By  on August 27, 2014

For the 630-unit Express, it’s a pivotal year as a fleet of outlets unfolds fast; partnerships for international growth materialize, and skirts, leggings and wovens get played up to offset weakness in casual knits and denim.

“There’s always a lot going on at Express. As of the moment, becoming an omnichannel retailer is the key. We are doing this in a very competitive environment and really the priorities have got to be on product,” David Kornberg, president of Express Inc. and the specialty chain’s next chief executive officer, told WWD.

Kornberg, a 14-year veteran of the $2.2 billion Express, outlined the agenda in an interview Wednesday, after Express reported a 59 percent decline in net profits and a 5 percent drop in comparable-store sales in the second quarter ended Aug. 3.

Like most retailers, Express has been impacted by declining mall traffic; Internet sales; depressing world events dampening the desire to shop; a lack of fashion newness; a shift in consumer spending toward the home, autos and vacations, and industry-wide, industrial-strength price-promoting.

Despite the declines, Express stock on Wednesday rose 12.75 percent, or $1.86, to $16.45 because the results were not as weak as expected and officials are citing several growth strategies.

Amid all the issues, Express has a change in command in the works, with Michael Weiss retiring at the end of January, to be succeeded by Kornberg, who will continue as president as well. Weiss will stay on as non-executive chairman.

In addition, there is a looming takeover threat from, among other potential suitors, Sycamore Partners, which has a 10 percent stake in the company and has expressed interest in buying it. Express officials would not comment on Sycamore.

Among the strategies Kornberg focused on is the new outlet operation, Express Factory Outlets, which sells bestsellers from the regular Express chain that have been reengineered at lower prices. The first two dozen outlets have opened so far this year; 37 are seen by yearend, and 70 by the end of 2015. Ultimately, 150 outlets are envisioned.

“There is a lot of opportunity in outlets. We’ve had great initial results,” Kornberg said. “In addition, it’s a great way to introduce new customers to the brand.”

The mood seems different at Express stores. “We are seeing a decline in traffic,” Kornberg said. Over a three-year period starting in 2015, the company expects to close 50 Express stores. However, Express will still be “opportunistic opening new stores” and at the best malls around the country, Express stores continue to be bigger and bigger contributors to the business.

Kornberg told WWD that for the first three weeks of August, the retailer was less promotional than much of the competition, and up until this Labor Day weekend, avoided the storewide price-cutting type of event others have staged. “We’ve had promotions but haven’t needed to go all-store,” until the Labor Day period, Kornberg said. “Promotions during back-to-school remain intensely competitive.”

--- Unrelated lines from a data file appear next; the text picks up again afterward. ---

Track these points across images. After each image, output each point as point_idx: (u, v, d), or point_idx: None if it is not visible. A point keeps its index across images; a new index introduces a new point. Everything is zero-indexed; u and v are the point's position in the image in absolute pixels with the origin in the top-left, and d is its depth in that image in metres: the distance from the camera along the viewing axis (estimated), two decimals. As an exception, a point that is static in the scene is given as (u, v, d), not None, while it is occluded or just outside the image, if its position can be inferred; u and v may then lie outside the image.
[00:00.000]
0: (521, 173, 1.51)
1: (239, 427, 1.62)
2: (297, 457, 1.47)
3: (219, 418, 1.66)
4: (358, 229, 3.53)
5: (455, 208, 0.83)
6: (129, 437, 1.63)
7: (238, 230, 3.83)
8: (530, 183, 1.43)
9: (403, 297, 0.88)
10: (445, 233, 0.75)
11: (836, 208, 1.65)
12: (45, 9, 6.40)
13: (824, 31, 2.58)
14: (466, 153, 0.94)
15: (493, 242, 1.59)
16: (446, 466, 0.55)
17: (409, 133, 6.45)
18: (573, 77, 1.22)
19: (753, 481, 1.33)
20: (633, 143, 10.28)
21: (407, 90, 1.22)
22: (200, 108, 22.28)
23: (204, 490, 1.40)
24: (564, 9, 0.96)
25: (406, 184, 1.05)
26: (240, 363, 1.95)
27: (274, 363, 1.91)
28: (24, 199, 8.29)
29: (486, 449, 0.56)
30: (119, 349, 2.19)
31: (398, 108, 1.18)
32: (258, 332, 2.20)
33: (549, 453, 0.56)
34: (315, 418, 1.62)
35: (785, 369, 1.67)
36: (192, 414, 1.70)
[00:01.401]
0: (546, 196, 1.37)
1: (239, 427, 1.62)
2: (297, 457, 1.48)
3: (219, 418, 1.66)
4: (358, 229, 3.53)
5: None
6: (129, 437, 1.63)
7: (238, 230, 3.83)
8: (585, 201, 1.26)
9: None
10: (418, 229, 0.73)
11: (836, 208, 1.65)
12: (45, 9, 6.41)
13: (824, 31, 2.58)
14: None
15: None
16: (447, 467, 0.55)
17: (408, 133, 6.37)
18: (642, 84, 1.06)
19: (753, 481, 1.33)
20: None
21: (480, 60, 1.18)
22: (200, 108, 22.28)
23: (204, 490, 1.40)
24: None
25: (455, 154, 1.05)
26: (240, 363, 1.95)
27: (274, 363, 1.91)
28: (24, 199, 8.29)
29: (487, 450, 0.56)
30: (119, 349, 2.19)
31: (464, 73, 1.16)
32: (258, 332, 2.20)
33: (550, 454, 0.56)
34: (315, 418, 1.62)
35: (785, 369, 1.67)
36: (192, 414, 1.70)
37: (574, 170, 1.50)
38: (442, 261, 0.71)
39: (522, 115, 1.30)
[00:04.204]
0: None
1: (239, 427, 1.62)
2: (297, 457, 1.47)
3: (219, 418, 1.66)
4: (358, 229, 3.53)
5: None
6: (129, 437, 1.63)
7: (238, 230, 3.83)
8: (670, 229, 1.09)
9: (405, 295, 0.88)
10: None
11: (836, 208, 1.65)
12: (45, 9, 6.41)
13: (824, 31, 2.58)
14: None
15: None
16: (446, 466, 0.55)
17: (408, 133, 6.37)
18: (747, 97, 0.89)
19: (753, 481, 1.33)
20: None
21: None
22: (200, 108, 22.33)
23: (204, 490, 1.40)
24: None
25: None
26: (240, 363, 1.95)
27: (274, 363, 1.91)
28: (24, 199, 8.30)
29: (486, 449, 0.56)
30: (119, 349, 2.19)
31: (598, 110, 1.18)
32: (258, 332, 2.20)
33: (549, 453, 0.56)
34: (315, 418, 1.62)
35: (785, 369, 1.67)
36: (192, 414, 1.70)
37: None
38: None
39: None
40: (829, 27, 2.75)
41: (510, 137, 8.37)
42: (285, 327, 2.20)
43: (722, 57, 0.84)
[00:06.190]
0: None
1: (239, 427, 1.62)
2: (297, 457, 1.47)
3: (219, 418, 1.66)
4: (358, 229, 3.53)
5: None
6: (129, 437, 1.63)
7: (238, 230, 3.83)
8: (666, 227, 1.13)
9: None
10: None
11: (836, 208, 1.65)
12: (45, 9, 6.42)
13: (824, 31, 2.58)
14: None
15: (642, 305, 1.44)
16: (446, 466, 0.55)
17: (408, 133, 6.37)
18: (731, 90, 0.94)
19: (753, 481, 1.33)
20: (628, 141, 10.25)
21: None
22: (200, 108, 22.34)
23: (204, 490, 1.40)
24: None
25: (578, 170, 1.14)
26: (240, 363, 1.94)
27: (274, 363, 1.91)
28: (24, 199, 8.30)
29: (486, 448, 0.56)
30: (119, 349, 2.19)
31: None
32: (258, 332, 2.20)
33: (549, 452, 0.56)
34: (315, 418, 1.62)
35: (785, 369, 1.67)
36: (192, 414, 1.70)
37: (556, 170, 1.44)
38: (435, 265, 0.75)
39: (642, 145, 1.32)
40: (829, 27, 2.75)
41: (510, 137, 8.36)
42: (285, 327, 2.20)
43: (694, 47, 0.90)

On the international front, Express has barely scratched the surface, with 17 company-owned units in Canada, and a total of 31 franchises combined in the Middle East and Latin America. However, Kornberg said the company is talking with potential partners in Europe and Asia, and will be opening its first shops-in-shop this fall in South Africa where Express has a franchise agreement with Edcon Group, a retail franchise operator. Edcon will operate Express shops-in-shop at select Edgars department stores by the end of 2014. In addition, stand-alone Express stores are seen opening in 2015 in South Africa.

Kornberg also discussed omni-initiatives. A dot-com redesign recently was unveiled; a redesign of the mobile experience is in progress, and pick-up-in-stores and ship-from-stores operations should go live by the end of next year or early 2016.

Kornberg said 16 percent of the volume at Express is generated through e-commerce, a figure significantly greater than most retailers, where the percentage is typically in the high-single-digits.

“We’ve got a strong e-commerce business. Our customer is totally connected,” Kornberg said. “The 20- to 30-year-old customer is living their life online.…I can see a future where 50 percent of our business is front-line retail, 25 percent outlet and 25 e-commerce,” Kornberg told WWD.

In a tough quarter, Express cleared a lot of slow-moving spring product with less impact to margins than expected, officials said. While women’s casual knit tops were weak and men’s performed better in the first quarter than the second, there were several pockets of improvement: dressy knit tops; mid- and high-rise denim; pencil, maxi and full skirts; jumpsuits; rompers, and women’s shoes and sneakers.

While traffic and transactions were down last quarter, officials said they are comfortable with inventory levels and there is greater open-to-buy available for the fourth quarter.

“The Labor Day weekend will be an indication of where we will come out for the quarter,” said Kornberg.

Express’ net income dropped to $6.9 million, or 8 cents a diluted share, in the second quarter ended Aug. 2. This compares to net income of $16.9 million, or 20 cents a diluted share, in the second quarter of 2013.

Net sales decreased 2 percent to $481.4 million from $490.1 million in the year-ago quarter. Gross margin as a percentage of net sales declined 280 basis points compared to last year’s second quarter and represented 28.3 percent of net sales.